To begin with, the decals start out with an idea. Some of those ideas have been swirling around for a long time. I still have ideas from when I was planning to buy StickyTiki that haven't come to fruition yet! So it is very exciting each time I do get to sit down and start work on a new idea. 



Firstly I sketch out some roughs to get a feel for how the work might look. Usually this will start with some pencil sketches from reference images, and then some rough paintings to try out different techniques until I get the desired effect. In this case I practiced the letter forms with my brush pen before using watercolour and a brush.

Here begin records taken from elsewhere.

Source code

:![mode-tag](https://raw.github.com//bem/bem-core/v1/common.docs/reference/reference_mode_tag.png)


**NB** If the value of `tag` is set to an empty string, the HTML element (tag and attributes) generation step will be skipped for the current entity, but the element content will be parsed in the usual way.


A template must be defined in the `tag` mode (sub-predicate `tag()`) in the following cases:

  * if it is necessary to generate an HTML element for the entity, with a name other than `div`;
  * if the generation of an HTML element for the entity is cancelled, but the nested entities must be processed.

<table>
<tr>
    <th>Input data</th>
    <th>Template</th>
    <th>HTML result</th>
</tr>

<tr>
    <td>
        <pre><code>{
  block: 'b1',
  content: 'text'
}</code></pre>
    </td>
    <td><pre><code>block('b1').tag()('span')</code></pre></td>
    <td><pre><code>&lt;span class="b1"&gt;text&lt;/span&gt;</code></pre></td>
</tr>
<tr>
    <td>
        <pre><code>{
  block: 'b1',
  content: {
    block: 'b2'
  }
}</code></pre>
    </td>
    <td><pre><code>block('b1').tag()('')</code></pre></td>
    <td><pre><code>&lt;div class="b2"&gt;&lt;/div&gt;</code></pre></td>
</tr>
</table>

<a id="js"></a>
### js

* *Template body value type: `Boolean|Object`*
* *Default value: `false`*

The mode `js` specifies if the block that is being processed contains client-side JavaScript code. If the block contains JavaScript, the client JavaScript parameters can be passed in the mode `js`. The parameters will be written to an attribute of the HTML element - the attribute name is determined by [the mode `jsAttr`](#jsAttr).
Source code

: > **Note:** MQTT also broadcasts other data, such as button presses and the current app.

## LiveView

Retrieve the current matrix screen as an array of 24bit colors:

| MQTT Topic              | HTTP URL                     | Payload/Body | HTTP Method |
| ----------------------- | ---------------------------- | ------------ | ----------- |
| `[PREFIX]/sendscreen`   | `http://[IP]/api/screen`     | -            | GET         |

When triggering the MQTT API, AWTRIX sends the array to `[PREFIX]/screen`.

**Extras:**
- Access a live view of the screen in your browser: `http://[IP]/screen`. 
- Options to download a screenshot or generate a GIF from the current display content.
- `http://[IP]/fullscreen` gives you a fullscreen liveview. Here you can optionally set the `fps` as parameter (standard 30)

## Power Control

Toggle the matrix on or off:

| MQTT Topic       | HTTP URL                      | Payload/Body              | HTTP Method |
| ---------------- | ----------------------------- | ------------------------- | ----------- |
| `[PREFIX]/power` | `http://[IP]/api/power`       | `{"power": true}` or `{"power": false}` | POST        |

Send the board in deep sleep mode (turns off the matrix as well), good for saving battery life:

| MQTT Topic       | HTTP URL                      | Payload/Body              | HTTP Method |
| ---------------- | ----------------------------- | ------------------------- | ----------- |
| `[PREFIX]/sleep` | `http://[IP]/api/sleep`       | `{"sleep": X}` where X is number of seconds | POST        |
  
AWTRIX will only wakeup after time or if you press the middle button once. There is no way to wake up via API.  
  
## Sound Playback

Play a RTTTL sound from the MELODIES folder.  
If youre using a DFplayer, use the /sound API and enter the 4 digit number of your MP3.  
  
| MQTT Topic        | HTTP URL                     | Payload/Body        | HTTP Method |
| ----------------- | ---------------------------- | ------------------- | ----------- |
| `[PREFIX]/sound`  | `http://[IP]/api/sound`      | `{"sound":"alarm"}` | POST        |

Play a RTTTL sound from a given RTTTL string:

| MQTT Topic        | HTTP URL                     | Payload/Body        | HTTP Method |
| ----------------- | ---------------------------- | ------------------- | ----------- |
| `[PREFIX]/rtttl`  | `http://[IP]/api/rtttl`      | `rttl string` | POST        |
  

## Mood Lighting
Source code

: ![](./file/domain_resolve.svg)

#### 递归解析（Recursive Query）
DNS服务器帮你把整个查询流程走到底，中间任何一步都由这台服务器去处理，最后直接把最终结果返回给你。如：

Once I'm happy with that, I sketch the outline. If it's something geometric, I literally go old school and use my compass and other tech drawing equipment I used at school. I'd like to add that computers were around then, they just weren't quite as sophisticated as they are now. The internet was still a novelty, not a way of life!


Then comes the fun bit where I get out the paint and create the finished painting. Often I'm happy with the first one, but sometimes I have to try again to get it to a stage that I'm happy with. If my high school art teacher is reading this, I have moved on from my perfectionist tendencies from fifth form. When I saw her at a recent school reunion, she wasn't convinced that was possible. It might be because she hadn't met my second art teacher, Maree from Art and Company who taught me to be more loose and go with the flow.




Once that is done, I scan the original artwork to my computer, make any necessary adjustments in photoshop (usually just to the brightness or colour balance), then I add the cutlines and arrange them on a sheet ready to be printed.